Using $19.5 million already in reserves, Schaumburg Township Elementary District 54 officials will consolidate their preschool sites into one Early Childhood Center and expand the administration building next door.
Refurbishment and an addition will be made for early childhood classes to begin in August at what is now the Rauch Center for Instruction and Technology, 520 E. Schaumburg Road, next to the district's administrative building
The Rauch Center originally was built as Schaumburg School, the district's second-oldest school, and will be resuming its role as classroom space, district spokeswoman Terri McHugh said.
The administrators being displaced by the project will be moved to an expansion of the Rafferty Administration Center on the same campus. This should make the interaction between administrators on the campus more efficient, school board Vice President Charlotte Kegarise said.
District 54 currently has three types of early childhood programs housed at several of its 27 schools: Early Childhood Special Education, Preschool For All -- Pre-K At-Risk, and Parent-Paid Preschool.
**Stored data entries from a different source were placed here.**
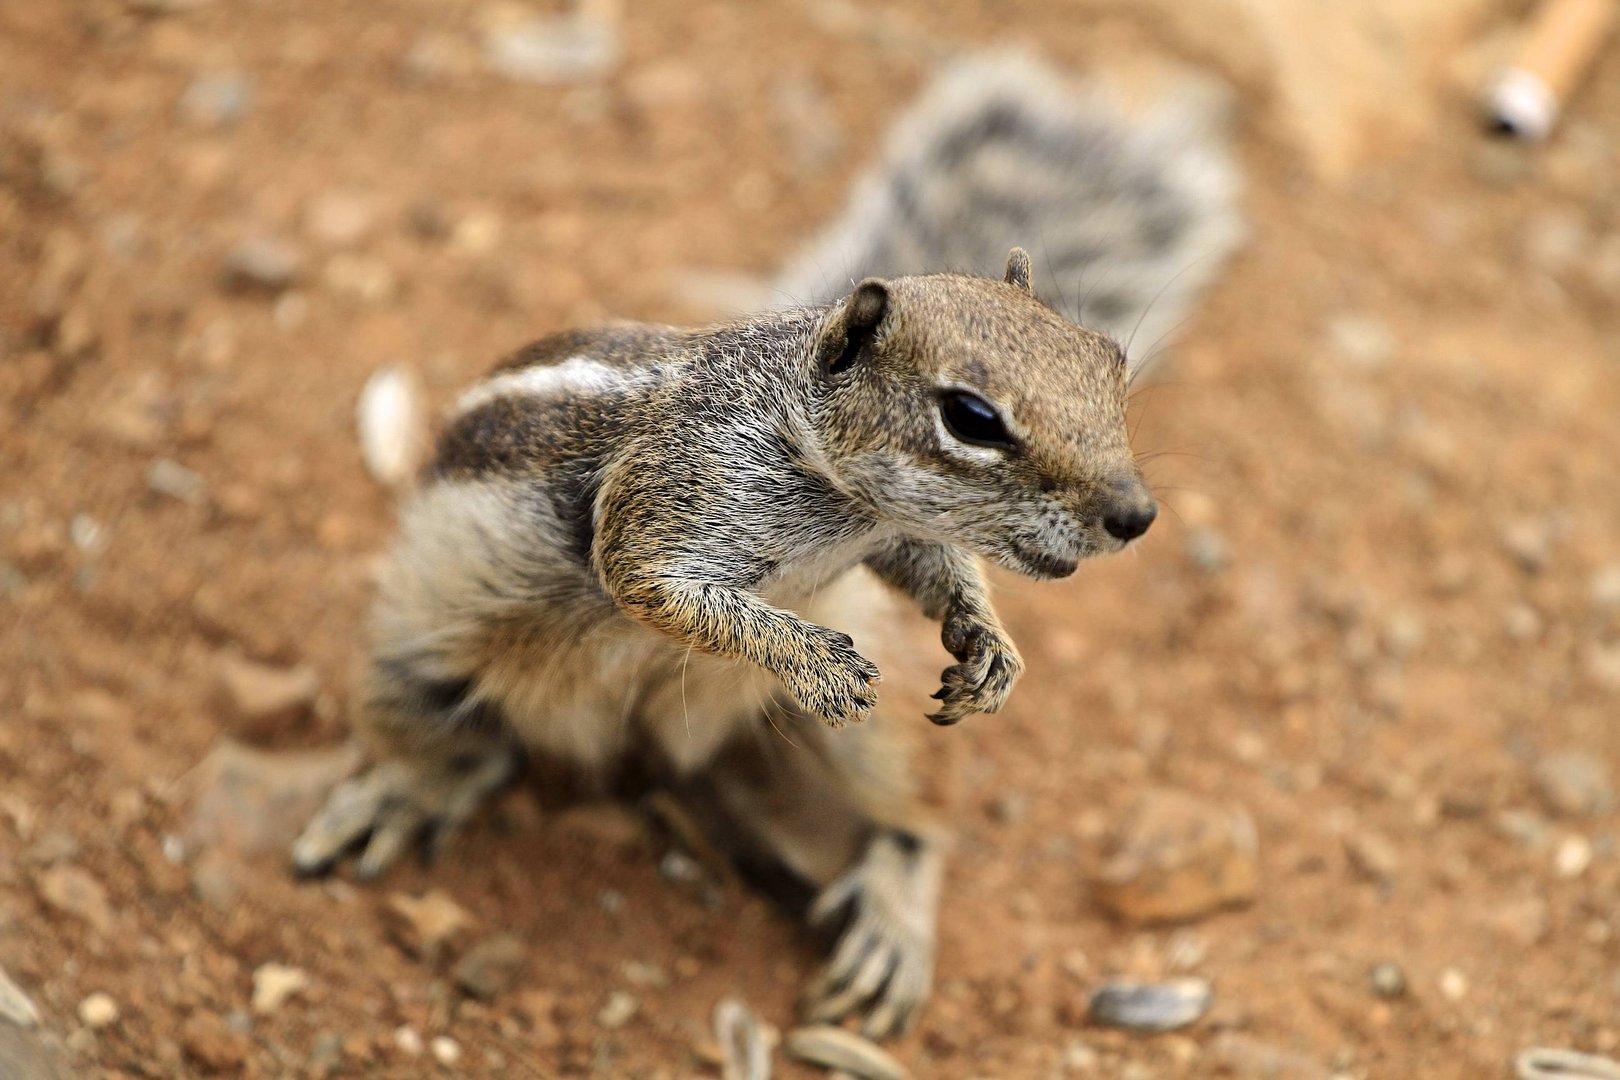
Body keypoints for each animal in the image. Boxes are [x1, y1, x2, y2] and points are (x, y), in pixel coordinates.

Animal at [291, 48, 1237, 1036]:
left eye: (1110, 360)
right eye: (971, 417)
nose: (1136, 516)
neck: (824, 473)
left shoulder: (889, 538)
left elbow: (936, 571)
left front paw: (990, 646)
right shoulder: (667, 499)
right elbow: (660, 589)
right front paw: (815, 660)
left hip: (872, 742)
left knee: (913, 824)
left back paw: (890, 929)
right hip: (417, 654)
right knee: (453, 747)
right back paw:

The new Early Childhood Center will house the first two programs, while Parent-Paid Preschool will be discontinued, McHugh said.
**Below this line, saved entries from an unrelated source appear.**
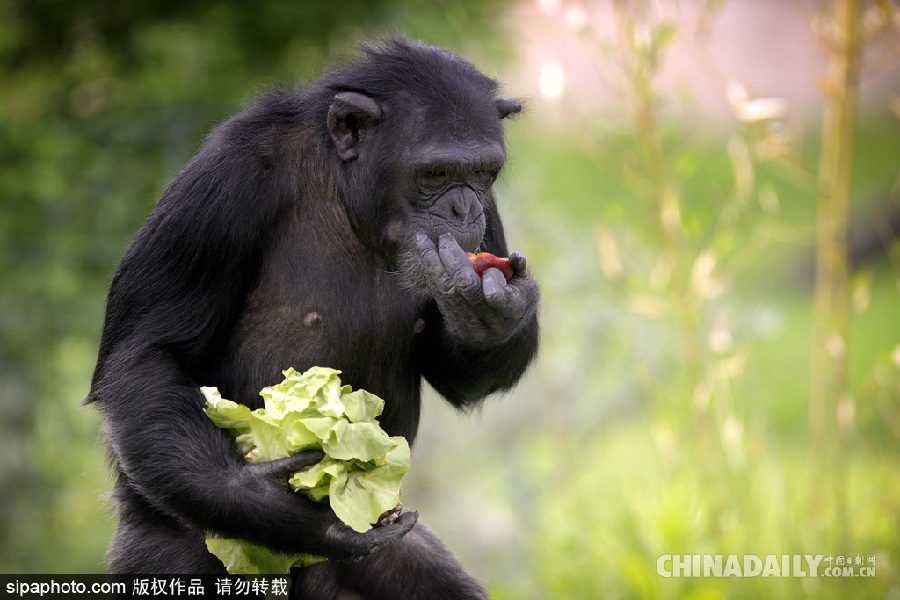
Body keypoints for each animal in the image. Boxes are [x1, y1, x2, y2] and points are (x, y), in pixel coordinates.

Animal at [88, 39, 540, 596]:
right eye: (435, 173)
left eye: (482, 174)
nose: (463, 209)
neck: (351, 199)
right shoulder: (226, 179)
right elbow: (148, 353)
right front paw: (271, 504)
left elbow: (455, 375)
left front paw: (492, 315)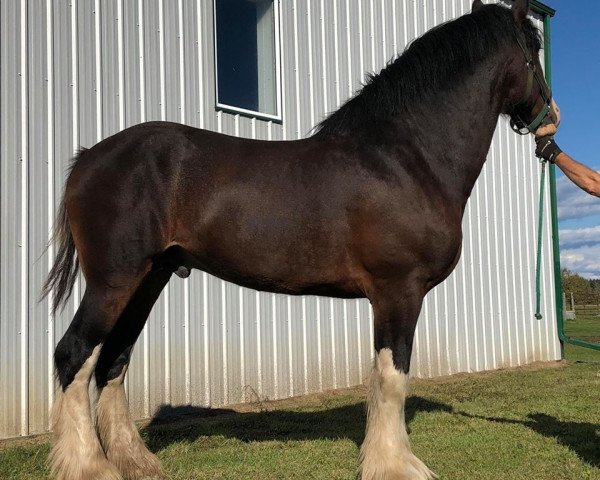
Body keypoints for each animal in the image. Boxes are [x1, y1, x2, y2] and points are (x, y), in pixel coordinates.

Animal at [42, 1, 556, 478]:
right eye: (535, 48)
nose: (550, 116)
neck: (405, 158)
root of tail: (88, 158)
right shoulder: (398, 291)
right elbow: (392, 378)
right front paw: (395, 465)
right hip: (115, 280)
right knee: (75, 354)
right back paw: (90, 466)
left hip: (150, 278)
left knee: (113, 360)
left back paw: (136, 461)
While intended to be self-funded, Parent-Paid Preschool never truly was because it was underused, McHugh said. Meanwhile, waiting lists existed for the other two programs aimed at narrowing the gap between special ed and at-risk students and their peers progressing at a more typical rate.
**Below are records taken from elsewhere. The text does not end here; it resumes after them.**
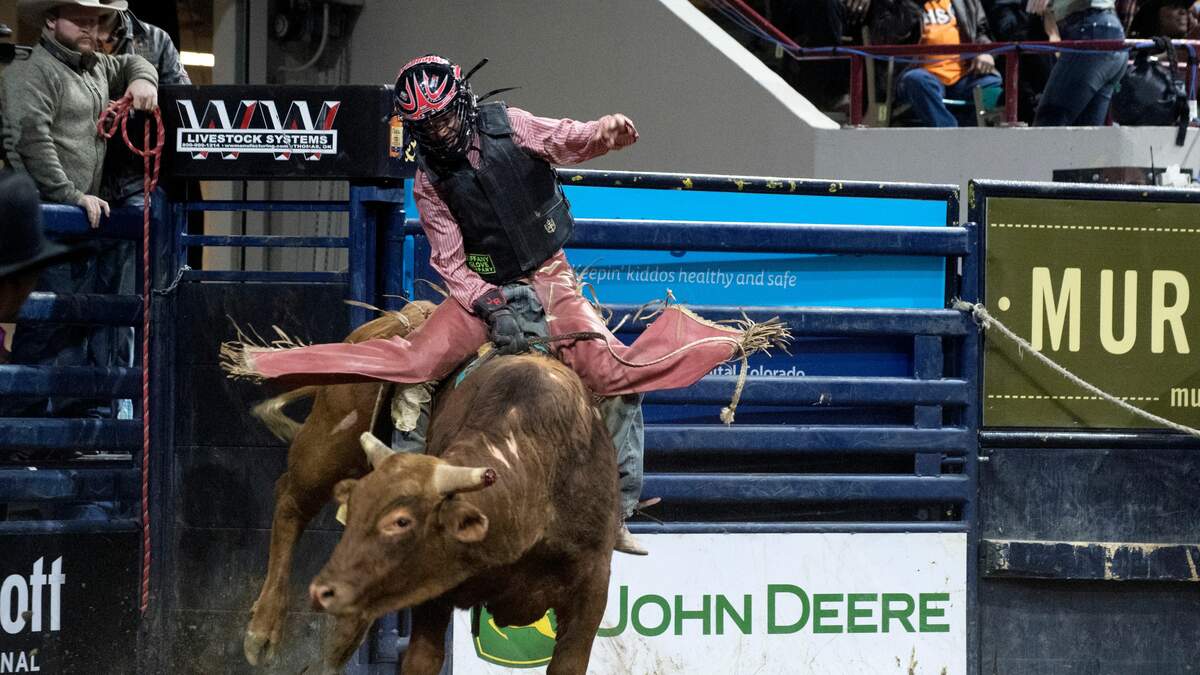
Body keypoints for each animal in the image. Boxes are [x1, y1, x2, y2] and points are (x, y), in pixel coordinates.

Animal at [309, 353, 619, 672]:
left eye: (401, 521)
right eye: (353, 511)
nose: (323, 591)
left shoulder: (593, 586)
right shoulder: (433, 589)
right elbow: (423, 658)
Among the at-risk factors identified for students are speech/communication, social-emotional development or such family environmental factors as low income, homelessness and not speaking English.
Kegarise said she considers money on these programs and the Early Childhood Center well-spent because it can help lower additional costs for some students later.
"They can start kindergarten with their peers and not be falling behind already," Kegarise said.
The new center will be able to serve more than 860 kids, eliminating the current waiting lists, she said.
The district is recommended to keep six months of operational expenses in its reserves but currently has nine months' worth. Even after the cost of the Early Childhood Center and administration building expansion, the district will have 7½ months of reserves, Kegarise said.